Wednesday, July 11, 2012

How Steve Jobs Solved The Innovator's Dilemma or How ClaytonChristensen Got Apple Wrong



On page 408 of Walter Isaacson's "Steve Jobs" biography, Harvard innovation guru Clayton Christensen is quoted as saying in Wired "If Apple continues to rely on its proprietary architecture...the iPod will likely become a niche product."  Steve Jobs read Christensen's book "The Innovator's Dilemma" and solved the paradox that has brought down many a successful company. 

As one who has read Christensen and followed how he got Apple wrong, I think it is worth taking a blog to talk about why the highly regarded academic expert on innovation was outsmarted by Steve Jobs--a real innovator. 



Let's back up and define the innovator's dilemma. By doing what good companies are supposed to do--focus on pleasing their most profitable customers--industry leaders are paving the way for their own demise. How? By ignoring disruptive technologies--the new, cheaper innovations that initially target small customer segments but evolve to displace the reigning product.

From Dr. Christensen's website:


Disruptive innovation
describes a process by which a product or service takes root initially in simple applications at the bottom of a market and then relentlessly moves ‘up market’, eventually displacing established competitors. 


An innovation that is disruptive allows a whole new population of consumers access to a product or service that was historically only accessible to consumers with a lot of money or a lot of skill.  Characteristics of disruptive businesses, at least in their initial stages, can include:  lower gross margins, smaller target markets, and simpler products and services that may not appear as attractive as existing solutions when compared against traditional performance metrics. 

Because companies tend to innovate faster than their customers’ lives change, most organizations eventually end up producing products or services that are too good, too expensive, and too inconvenient for many customers.  By only pursuing “sustaining innovations” that perpetuate what has historically helped them succeed, companies unwittingly open the door to “disruptive innovations”.

In its simplest form,
the dilemma is management practices that allow companies to be leaders in mainstream markets sustaining and improving products they have innovated are the same practices that cause them to miss the opportunities offered by disruptive technologies.

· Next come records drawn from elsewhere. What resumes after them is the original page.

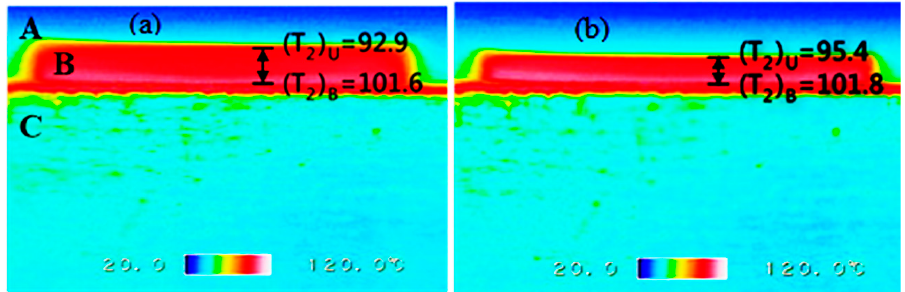
Figure 3. Temperature distribution of the indium tin oxide (ITO) thin film coated on the ( a ) N-BK7; ( b ) S-TIM35 glass substrates.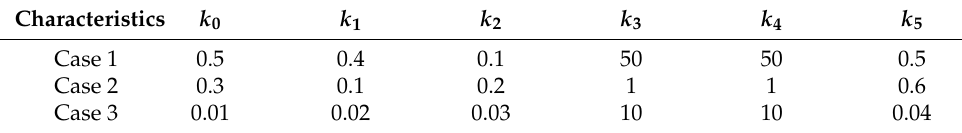
Table 1. Systematic characteristics in three cases.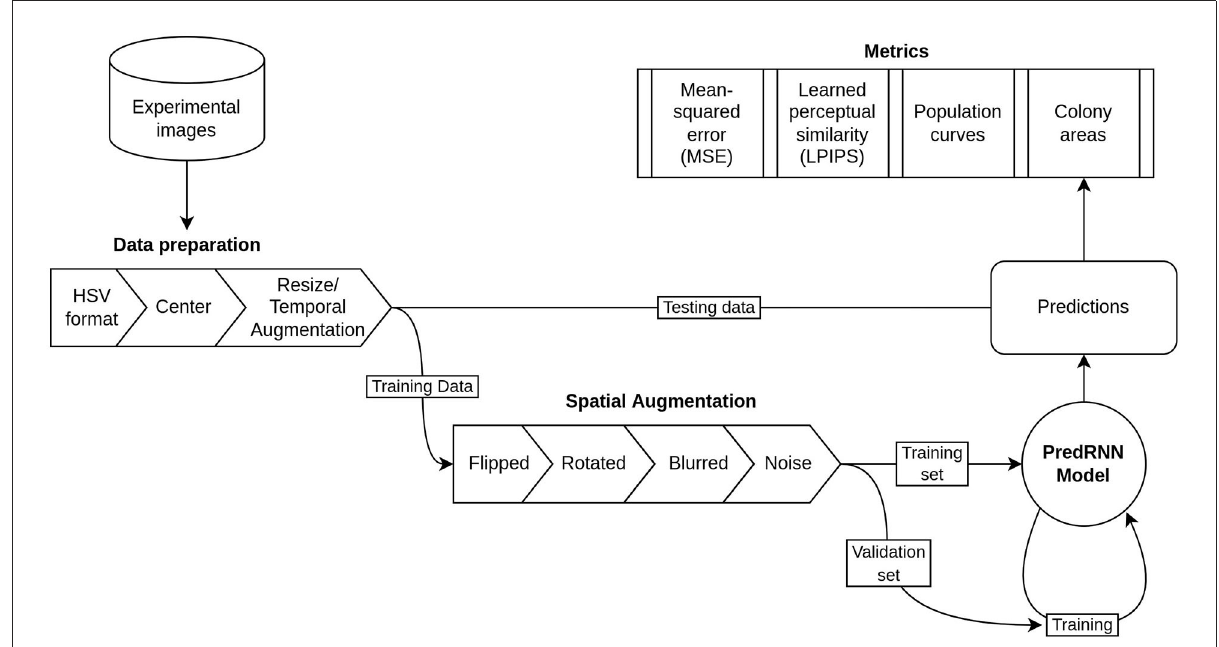
FIGURE2 Flow chart of the data and model pipeline including preprocessing steps, dataset separation, and validation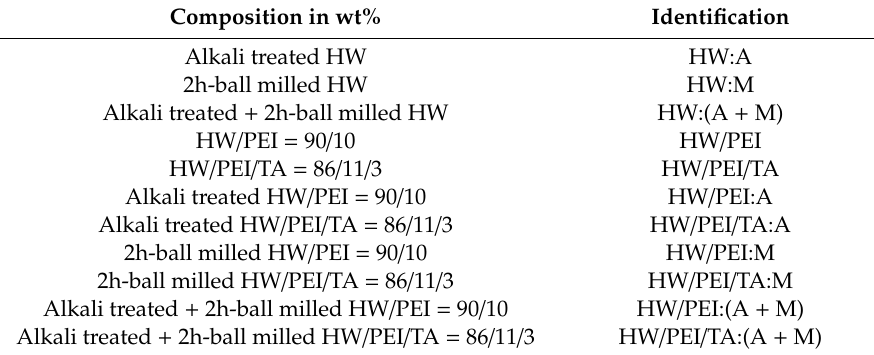
Table 1. Hardwood (HW) without or with binder (PEI or PEI / TA) using di ff erent pre-treatments. Composition in wt%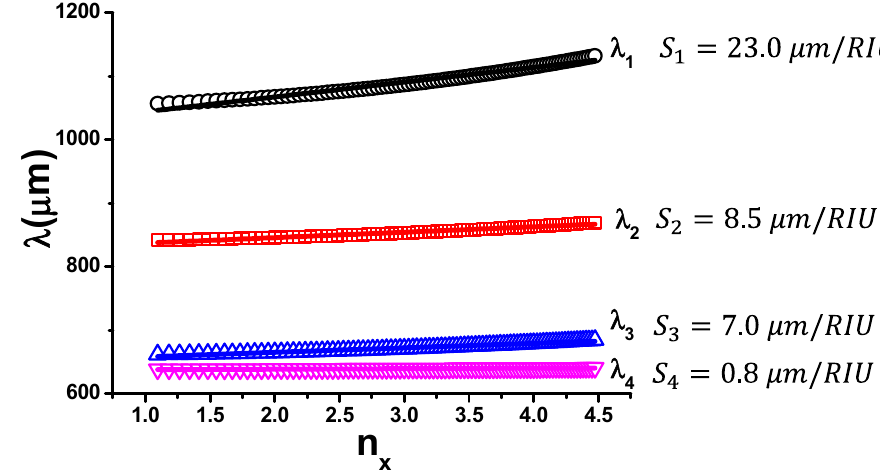
Figure 5. Data points display the resonance frequencies vs, n x retrieved from Figure 4b expressed in terms of wavelength λ i = c / f i . Full lines represent the linear fits providing the sensitivity values S i for each curve.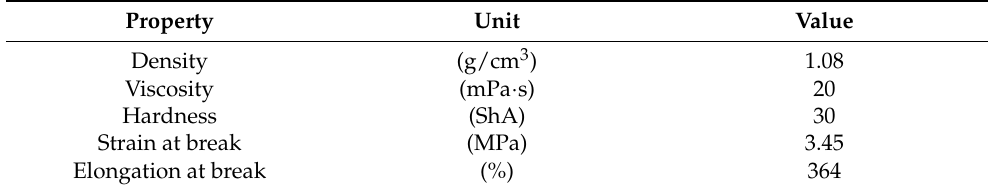
Table 1. Silicone properties [36].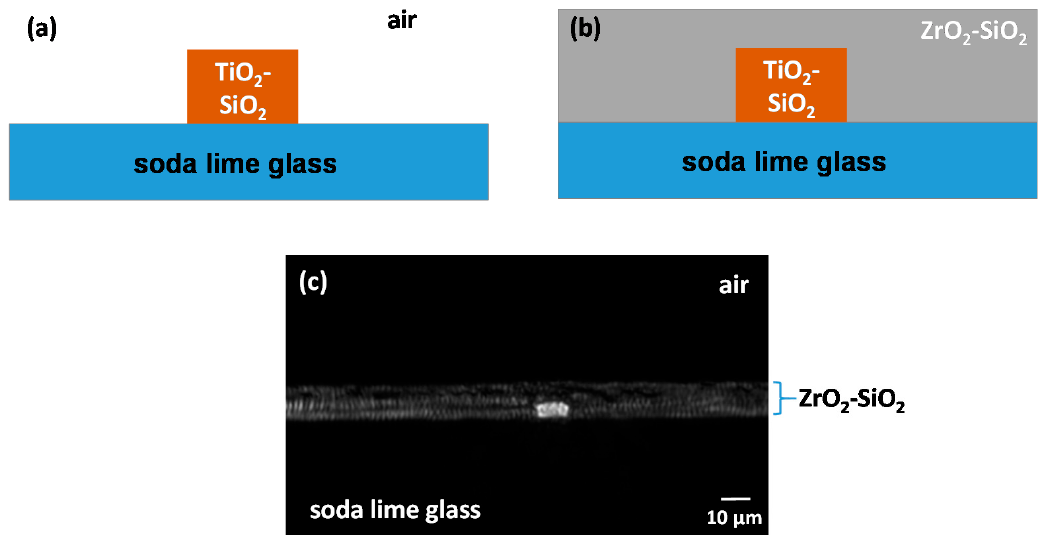
Figure 10. Two configurations of the photonic device deposited on soda-lime glass. ( a ) TiO 2 –SiO 2 core without cladding and surrounded by air. ( b ) TiO 2 –SiO 2 core buried in a ZrO 2 –SiO 2 coating and ( c ) output light of the TiO 2 –SiO 2 core waveguide with ZrO 2 –SiO 2 cladding obtained experi- mentally.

In other words, well-managed companies fail because they are well managed.
Paul Smalera of Reuters puts it this way:


Christensen shows how well-managed, profitable companies can become abject failures in a breathtakingly short time by doing all the right things: They refine their existing products to be better and better. They cater to their best, biggest customers. And they try to grow their profit margins with every passing quarter. But it turns out the path they’re on is something like C.S. Lewis’s gently sloping road to Hell.

So when Christensen predicted the iPod would be cannibalized by disruptive technologies if Apple did not license its FairPlay digital rights management to other device makers or allow other online stores to sell songs for use on an iPod, he was wrong because Steve Jobs and his team solved the innovator's dilemma!

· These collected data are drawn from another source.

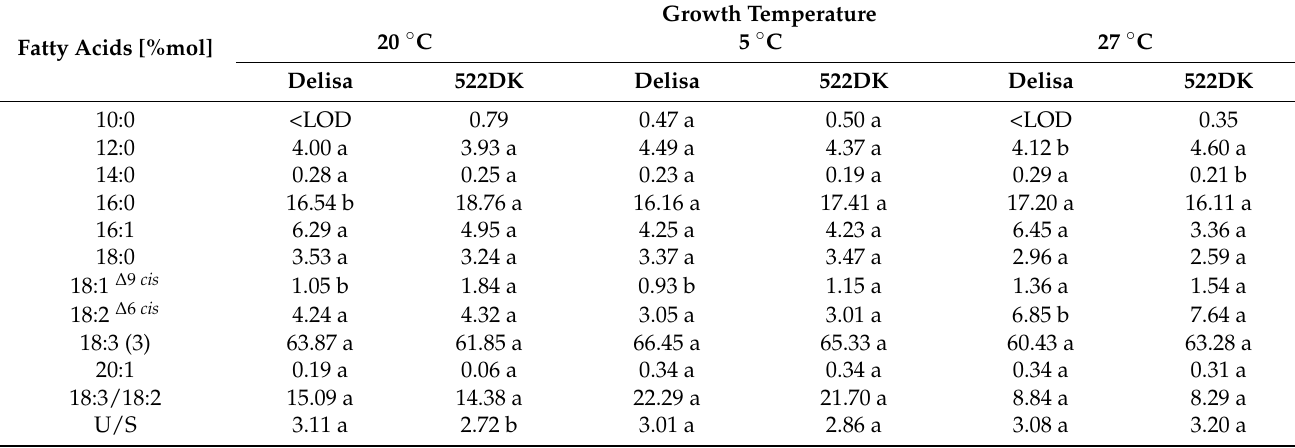
Table 1. Composition of the fatty acids of the chloroplast membranes isolated from the barley wild-type Delisa and its 522DK mutant cultured at 20 ◦ C, 5 ◦ C, and 27 ◦ C. Any significant differences between Delisa and the mutant (Student’s t-test, p ≤ 0.05) for each temperature are indicated by different letters. <LOD—below limit of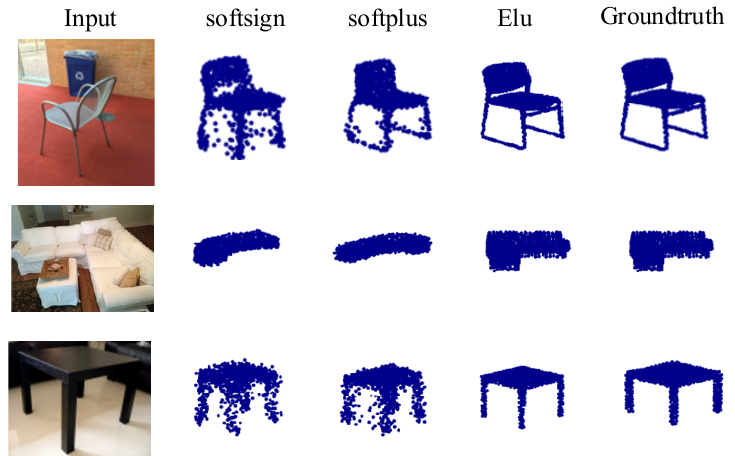
Figure 6. Visualization of 3D-SSRecNet’s predictions with different activation functions on Pix3D.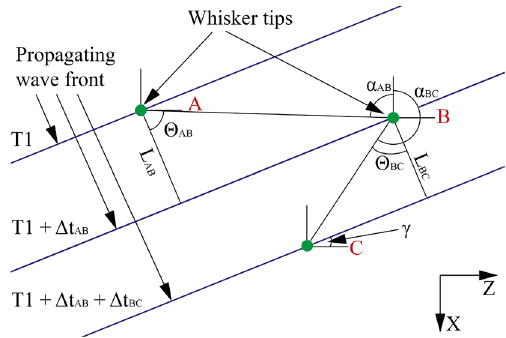
Figure 5. An example triplet of whisker tip points, showing how TDOA multilateration calculations are adapted for this purpose. The blue lines represent the position of the bow wave front, as it passes by and disturbs the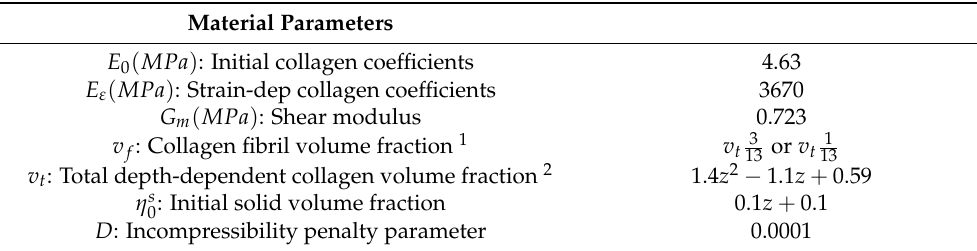
Table 1. Article cartilage materials’ properties.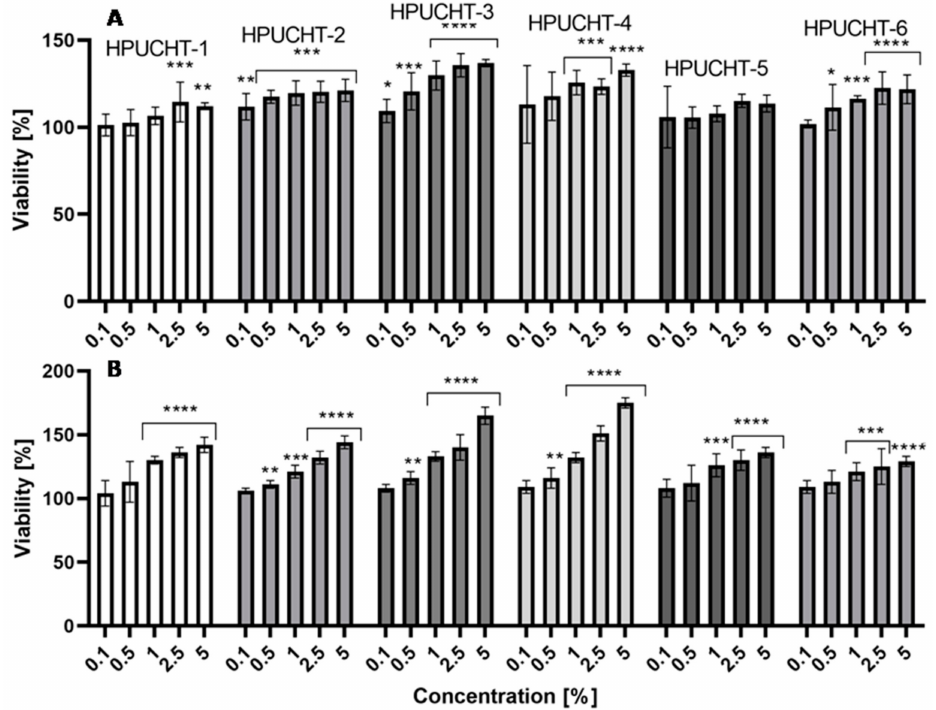
Figure 5. Thereduction of resazurin after 2 h ( A ) and 24 h ( B ) of exposure to extracts (0.1–5%) from hydrogels in cultured fibroblasts. **** p ≤ 0.0001, *** p ≤ 0.001, ** p ≤ 0.01, * p ≤ 0.05 versus the control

When Apple nearly closed after the John Sculley era they were three months away from a bankruptcy.  Jobs returned as iCEO and restored the passion that created Apple before profits. 

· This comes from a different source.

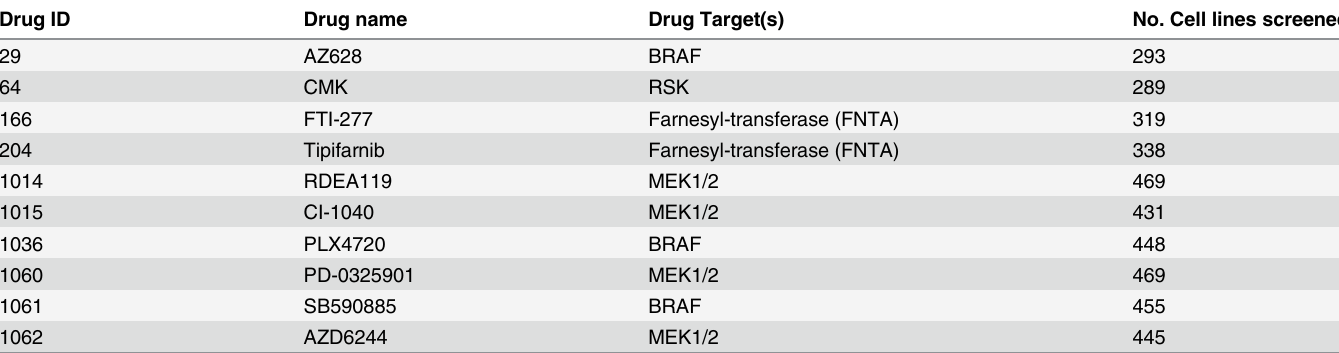
Table 2. 10 drugs which target genes in MAPK pathway.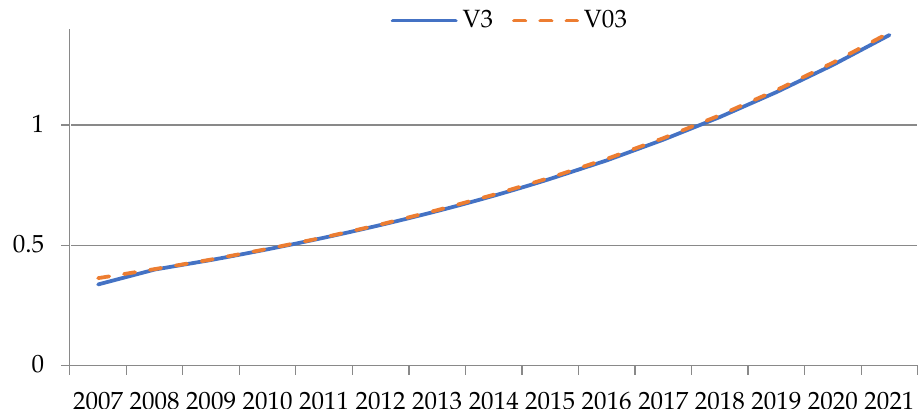
Figure 9. Graphs for tracking the target revenue indicator for industry No. 3 (author’s results).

His philosophy was make great products that solve problems customers don't know they have with products they do not realize they need yet.  By not falling into the trap of sustaining profits to please investors with more profits, Apple innovated a solution to the innovator's paradox. 

Steve Denning of Forbes said in 2010 that Apple, Amazon, and others who have solved the dilemma have developed a: 


consistent ability to innovate and to disrupt their own businesses with innovation...
The stakes are high. Firms that opt not to change won’t survive. The choice for them is clear: delight your customers or die.Those nations that don’t change will not prosper. The choice for them is equally stark: promote continuous innovation or accept economic decline." 


The foundation of this blog is America is the leading creative power in the global world because we are still the leader in ideas, innovation, and entrepreneurship.  So once again, we learn that "innovate or die" is how Apple overcame the innovator's dilemma.  

The lesson: Do not make maximum profitability your company goal.  Focus on creating value for your customers with great products, and if that disrupts and cannibalizes your own products--you have solved the innovator's dilemma.